Foot-and-mouth officially confirmed in North KoreaFor the first time in recent months, North Korea admitted it was suffering from an outbreak of foot-and-mouth disease.
“More than 10,000 heads of draught oxen, milk cows and pigs have been infected with the disease so far, and thousands of them died,” the North’s official Korean Central News Agency reported late Thursday evening, “The dead animals have been buried.”
The report said that eight provinces had been hit with outbreaks, with Pyongyang, North Hwanghae Province and Kangwon Province affected the worst.
“Now the infected areas are quarantined and disinfected and measures are being taken to treat those infected with the disease,” said KCNA, quoting Ri Kyong-gun, department director of the North’s agriculture ministry.
Speculation had centered on whether North Korea was suffering from outbreaks of the disease like its southern neighbor, which has barely been able to control its spread. Until last week, the South Korean government said it was “observing the situation” in the North, but didn’t confirm any cases until yesterday.
“Up until now North Korea has not requested any aid from South Korea regarding the outbreak of foot-and-mouth disease,” Ministry of Unification spokesman Chun Hae-sung said yesterday. “The government currently does not have any plans to aid the North with its epidemic.”

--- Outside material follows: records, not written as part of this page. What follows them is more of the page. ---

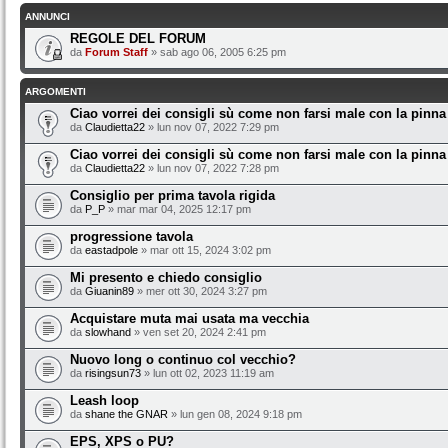
ANNUNCI
REGOLE DEL FORUM
da
Forum Staff
» sab ago 06, 2005 6:25 pm
ARGOMENTI
Ciao vorrei dei consigli sù come non farsi male con la pinna
da
Claudietta22
» lun nov 07, 2022 7:29 pm
Ciao vorrei dei consigli sù come non farsi male con la pinna
da
Claudietta22
» lun nov 07, 2022 7:28 pm
Consiglio per prima tavola rigida
da
P_P
» mar mar 04, 2025 12:17 pm
progressione tavola
da
eastadpole
» mar ott 15, 2024 3:02 pm
Mi presento e chiedo consiglio
da
Giuanin89
» mer ott 30, 2024 3:27 pm
Acquistare muta mai usata ma vecchia
da
slowhand
» ven set 20, 2024 2:41 pm
Nuovo long o continuo col vecchio?
da
risingsun73
» lun ott 02, 2023 11:19 am
Leash loop
da
shane the GNAR
» lun gen 08, 2024 9:18 pm
EPS, XPS o PU?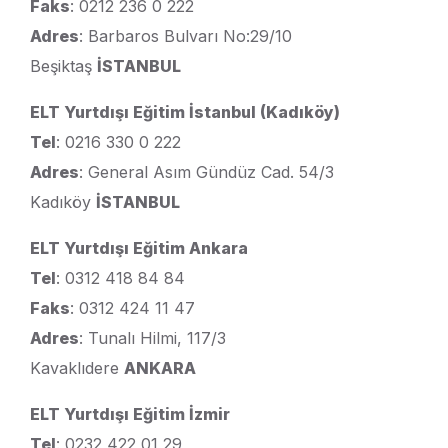
Faks
: 0212 236 0 222
Adres
: Barbaros Bulvarı No:29/10
Beşiktaş
İSTANBUL
ELT Yurtdışı Eğitim İstanbul (Kadıköy)
Tel
: 0216 330 0 222
Adres
: General Asım Gündüz Cad. 54/3
Kadıköy
İSTANBUL
ELT Yurtdışı Eğitim Ankara
Tel
: 0312 418 84 84
Faks
: 0312 424 11 47
Adres
: Tunalı Hilmi, 117/3
Kavaklıdere
ANKARA
ELT Yurtdışı Eğitim İzmir
Tel
: 0232 422 01 29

The spokesman said North Korea had applied for international help to control the disease. The U.S.-based Radio Free Asia said the North reported cases of foot-and-mouth disease to the United Nations’ Food and Agriculture Organization and that the international organization decided to send a team of three to five people, including a veterinarian and pandemic specialists.
North Korea requested help in the past from the South during outbreaks of diseases like foot-and-mouth and reported exact numbers of affected animals. When it officially asked for aid in preventing the spread of FMD in March 2007, North Korea reported 466 cattle and 2,630 swine had been culled, according to the Unification Ministry. Seoul responded by sending 2.6 billion won ($2.3 million) worth of aid, including sterilization equipment and medicine.
Pyongyang has not requested aid, with relations between the North and South becoming frigid after North Korea stormed out of working-level military talks with the South earlier this week. Government officials haven’t ruled out the possibility the North could use the outbreak to restart dialogue.